Text excerpt:
[Start]

Processing

Chinese owners of Victoria’s Tabro beef plants ‘in it for the long haul’

Jon Condon, 22/09/2016

DESPITE a rough couple of years since investing in the Australian beef processing industry in 2014, China’s Hengyang Group is in the Australian beef business for the ‘long-haul’, a Melbourne Show industry audience will be told today.

The Tabro Meats business, comprising processing plants at Lance Creek in southern Victoria and Moe in the Gippsland region, was bought in 2014 by Hengyang Group (formerly Foresun Group) from industry veteran, the late Ted Brorson.

tabros-jack-jiang

Tabro chief executive, Jack Jiang

Tabro Meats chief executive officer Jack Jiang will address a Royal Melbourne Show agribusiness lunch today on where the business is up to, and future plans.

Cattle prices have risen dramatically since Hengyang took over the operations, and both plants were shut for lengthy periods over the past year due to volatile cattle prices and lack of processing margin.

[End]

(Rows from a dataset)
[Start]

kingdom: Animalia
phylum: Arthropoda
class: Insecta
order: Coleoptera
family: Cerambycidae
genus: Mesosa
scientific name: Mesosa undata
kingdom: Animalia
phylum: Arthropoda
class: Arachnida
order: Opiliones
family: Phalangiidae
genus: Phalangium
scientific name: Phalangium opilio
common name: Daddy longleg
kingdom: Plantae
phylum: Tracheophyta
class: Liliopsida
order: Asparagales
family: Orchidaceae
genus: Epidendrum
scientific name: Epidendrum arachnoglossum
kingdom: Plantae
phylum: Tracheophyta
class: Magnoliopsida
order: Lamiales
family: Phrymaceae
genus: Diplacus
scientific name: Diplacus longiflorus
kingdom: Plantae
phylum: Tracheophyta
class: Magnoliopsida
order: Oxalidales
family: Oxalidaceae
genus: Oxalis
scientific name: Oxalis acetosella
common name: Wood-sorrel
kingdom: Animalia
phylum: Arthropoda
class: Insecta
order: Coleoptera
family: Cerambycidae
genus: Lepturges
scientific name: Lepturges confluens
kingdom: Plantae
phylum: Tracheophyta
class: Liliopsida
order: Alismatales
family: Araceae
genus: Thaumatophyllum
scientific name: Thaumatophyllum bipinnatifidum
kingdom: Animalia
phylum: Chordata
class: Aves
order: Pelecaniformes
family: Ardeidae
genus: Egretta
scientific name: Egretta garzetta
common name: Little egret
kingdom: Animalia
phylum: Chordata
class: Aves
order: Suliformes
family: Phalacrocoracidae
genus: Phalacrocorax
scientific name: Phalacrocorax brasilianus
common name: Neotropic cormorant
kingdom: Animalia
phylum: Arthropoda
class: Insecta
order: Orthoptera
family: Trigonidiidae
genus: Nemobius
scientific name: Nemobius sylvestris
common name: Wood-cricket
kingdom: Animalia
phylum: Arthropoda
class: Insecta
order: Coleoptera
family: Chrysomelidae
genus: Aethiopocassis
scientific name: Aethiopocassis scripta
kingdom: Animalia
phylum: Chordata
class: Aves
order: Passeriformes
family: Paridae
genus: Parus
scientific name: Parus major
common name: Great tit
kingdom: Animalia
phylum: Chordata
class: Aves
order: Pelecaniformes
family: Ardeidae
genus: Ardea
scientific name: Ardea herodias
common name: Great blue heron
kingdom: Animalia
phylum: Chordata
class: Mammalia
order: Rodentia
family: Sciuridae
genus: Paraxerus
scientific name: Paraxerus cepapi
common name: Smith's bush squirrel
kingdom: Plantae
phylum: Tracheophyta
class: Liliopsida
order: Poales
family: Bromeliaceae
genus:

[End]

Problems to work on:
[1] Retype the part of the Tabro Meats article that opens with the words containing "tabros-jack-jiang" and closes with "and future plans.".
[2] According to the Tabro Meats article, in what year did Hengyang Group buy the Tabro Meats business?
[3] Name every person mentioned in the Tabro Meats article.
This material stands apart from the text and has no connection to it.

Full answers:
[1]
tabros-jack-jiang

Tabro chief executive, Jack Jiang

Tabro Meats chief executive officer Jack Jiang will address a Royal Melbourne Show agribusiness lunch today on where the business is up to, and future plans.

[2] 2014

[3] Jon Condon, Jack Jiang, Ted Brorson